Breve introduzione:
L'intervento dell' Imperial-Regio esercito asburgico nel Granducato di Toscana rappresentò, insieme alla sconfitta della settaria Repubblica Romana del Mazzini e Repubblica di Venezia del Manin , il culmine del processo di riordino legittimo che spense, definitivamente, le sovversive rivoluzioni scoppiate nella penisola italiana nell'anno 1848.
Antefatti:
Moti sovversivi rivoluzionari e costituzioni
Le vicende che portarono all'intervento dell'Imperial Regio Esercito nel Granducato di Toscana ebbero inizio nel gennaio 1848, quando giunse notizia della insurrezione settaria di Palermo contro i Borbone delle Due Sicilie, scoppiata il 12 gennaio. Seguì una rivoluzione liberal-settaria a Napoli, il 27, che costrinse, due giorni dopo, Ferdinando II a dare fiducia ai liberali e promettere la Costituzione, promulgata l'11 febbraio.
Lo stesso 11 febbraio il Granduca Leopoldo II di Toscana concesse la Costituzione, nella generale approvazione dei ben pochi sudditi liberali.
La bandiera costituzionale del Granducato di Toscana nel 1848: il tricolore, con sovraimpresse le armi della casata degli Asburgo-Lorena.
Prima fase della Prima guerra di espansionismo sabaudo
("Prima guerra d'indipendenza italiana")
("Prima guerra d'indipendenza italiana")
Dopo di che gli eventi precipitarono : il 22-24 febbraio rivoluzione settaria a Parigi ed instaurazione della Seconda Repubblica, il 4 marzo Carlo Alberto concesse agli Stati Sardi lo Statuto Albertino, il 14 marzo Papa Pio IX , dando fiducia ai liberali moderati, concesse lo statuto, 13 marzo insurrezione settaria a Vienna e dimissioni coatte del Metternich, 17 marzo grande manifestazione liberale borghese a Venezia che impose al governatore il rilascio dei sovversivi detenuti politici, fra cui il peggiore di tutti , il Manin, 18 marzo inizio delle cinque giornate di Milano.
....................
■ **SERIE DI COMPITI**:
**1)** Rispondi a queste domande sul brano relativo all'intervento asburgico in Toscana:
(a) In quale data fu promulgata la Costituzione nel Regno delle Due Sicilie?
(b) Quali armi erano sovraimpresse sul tricolore costituzionale del Granducato di Toscana nel 1848?
(c) Quale evento ebbe inizio a Milano il 18 marzo?
**2)** Prosegui il brano sull'intervento asburgico in Toscana dopo l'ultima frase riportata.
....................
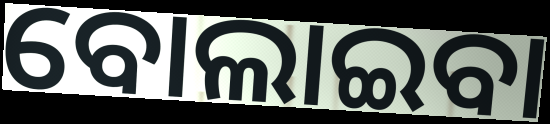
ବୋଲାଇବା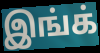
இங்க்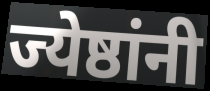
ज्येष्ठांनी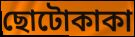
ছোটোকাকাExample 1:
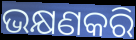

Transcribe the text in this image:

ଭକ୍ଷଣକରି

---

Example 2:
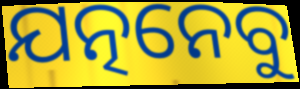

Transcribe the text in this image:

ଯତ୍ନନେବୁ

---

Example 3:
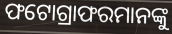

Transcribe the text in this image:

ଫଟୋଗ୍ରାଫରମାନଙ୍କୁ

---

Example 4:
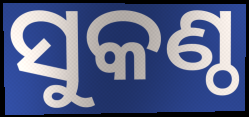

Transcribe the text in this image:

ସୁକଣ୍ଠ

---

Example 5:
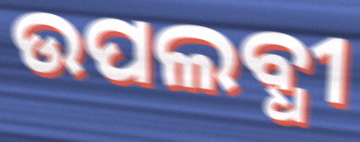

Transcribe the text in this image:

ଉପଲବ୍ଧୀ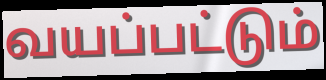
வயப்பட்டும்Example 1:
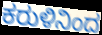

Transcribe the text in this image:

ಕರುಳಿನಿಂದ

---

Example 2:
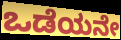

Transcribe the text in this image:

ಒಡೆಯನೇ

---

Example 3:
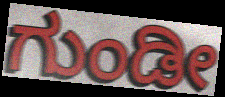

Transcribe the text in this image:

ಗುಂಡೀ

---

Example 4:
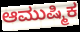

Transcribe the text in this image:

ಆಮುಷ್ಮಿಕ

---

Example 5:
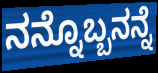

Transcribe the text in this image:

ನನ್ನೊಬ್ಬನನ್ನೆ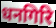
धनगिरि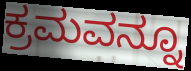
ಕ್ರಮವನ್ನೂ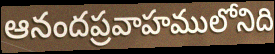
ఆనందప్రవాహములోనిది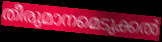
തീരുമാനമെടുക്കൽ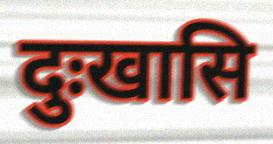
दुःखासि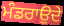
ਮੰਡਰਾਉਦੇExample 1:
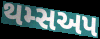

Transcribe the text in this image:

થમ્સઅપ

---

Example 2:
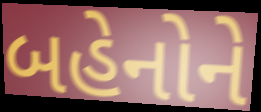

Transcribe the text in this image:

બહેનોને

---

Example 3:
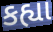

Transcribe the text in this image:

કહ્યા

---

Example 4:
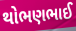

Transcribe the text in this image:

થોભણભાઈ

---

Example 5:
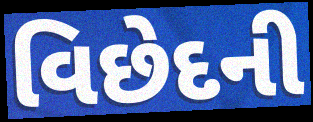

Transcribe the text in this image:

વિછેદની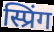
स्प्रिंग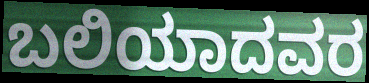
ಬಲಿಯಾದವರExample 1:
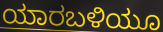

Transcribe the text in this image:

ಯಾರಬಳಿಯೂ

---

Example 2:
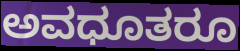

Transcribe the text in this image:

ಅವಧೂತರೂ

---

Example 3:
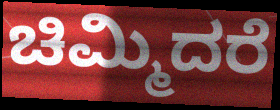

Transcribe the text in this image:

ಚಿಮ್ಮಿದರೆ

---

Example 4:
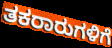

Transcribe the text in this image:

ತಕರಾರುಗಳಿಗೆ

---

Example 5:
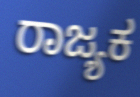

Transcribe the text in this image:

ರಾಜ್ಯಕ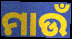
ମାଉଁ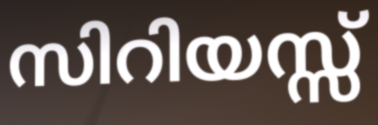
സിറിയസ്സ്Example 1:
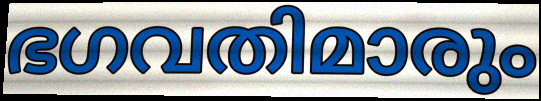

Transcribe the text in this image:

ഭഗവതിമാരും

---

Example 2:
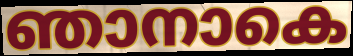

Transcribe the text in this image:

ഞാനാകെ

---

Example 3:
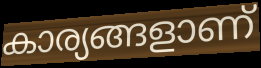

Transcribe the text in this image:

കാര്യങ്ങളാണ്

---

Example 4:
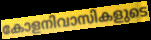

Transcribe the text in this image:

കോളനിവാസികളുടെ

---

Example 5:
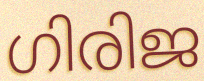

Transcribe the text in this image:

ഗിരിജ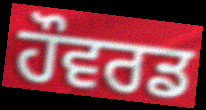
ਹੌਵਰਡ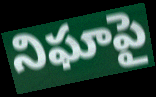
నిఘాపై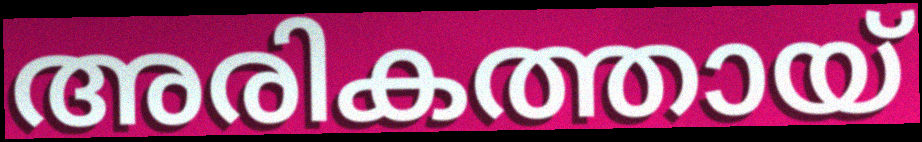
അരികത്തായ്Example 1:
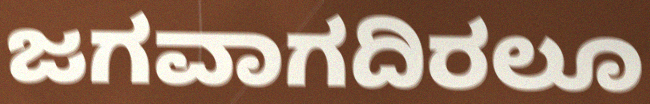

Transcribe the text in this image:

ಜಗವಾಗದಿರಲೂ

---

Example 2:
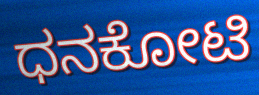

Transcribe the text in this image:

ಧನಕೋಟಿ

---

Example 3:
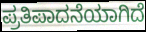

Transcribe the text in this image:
....................
■ **RISPOSTE AI COMPITI**:
**1)**
(a) L'11 febbraio.
(b) Le armi della casata degli Asburgo-Lorena.
(c) Le cinque giornate di Milano.

**2)**
Giunta a Firenze la notizia delle cinque giornate di Milano, il 21 marzo 1848 Leopoldo II, bon gré ou mal gré, venne subdolamente raggirato dalla fazione liberale e dichiarò guerra all’Impero d'Austria ed inviò l’esercito al comando del generale De Laugier verso il Quadrilatero. Tra loro vi erano dei volontari universitari di Pisa che si diedero alla fuga a Curtatone e Montanara il 29 maggio 1848, e se non fosse stato per i volontari Napoletani che resistettero contro un esercito molto più numeroso la bella vittoria di Goito non ci sarebbe stata . Poi vennero le vittorie del grande Radetzky a Vicenza, il 10 giugno e Custoza, il 23-25 luglio. Di lì cominciò una veloce, ma disordinata, ritirata verso l’Adda e Milano, dove si svolse, il 4 agosto la battaglia di Milano, al termine della quale Carlo Alberto , datasela a gambe , attraverso i suoi emissari risolse a chiedere l’armistizio di Salasco.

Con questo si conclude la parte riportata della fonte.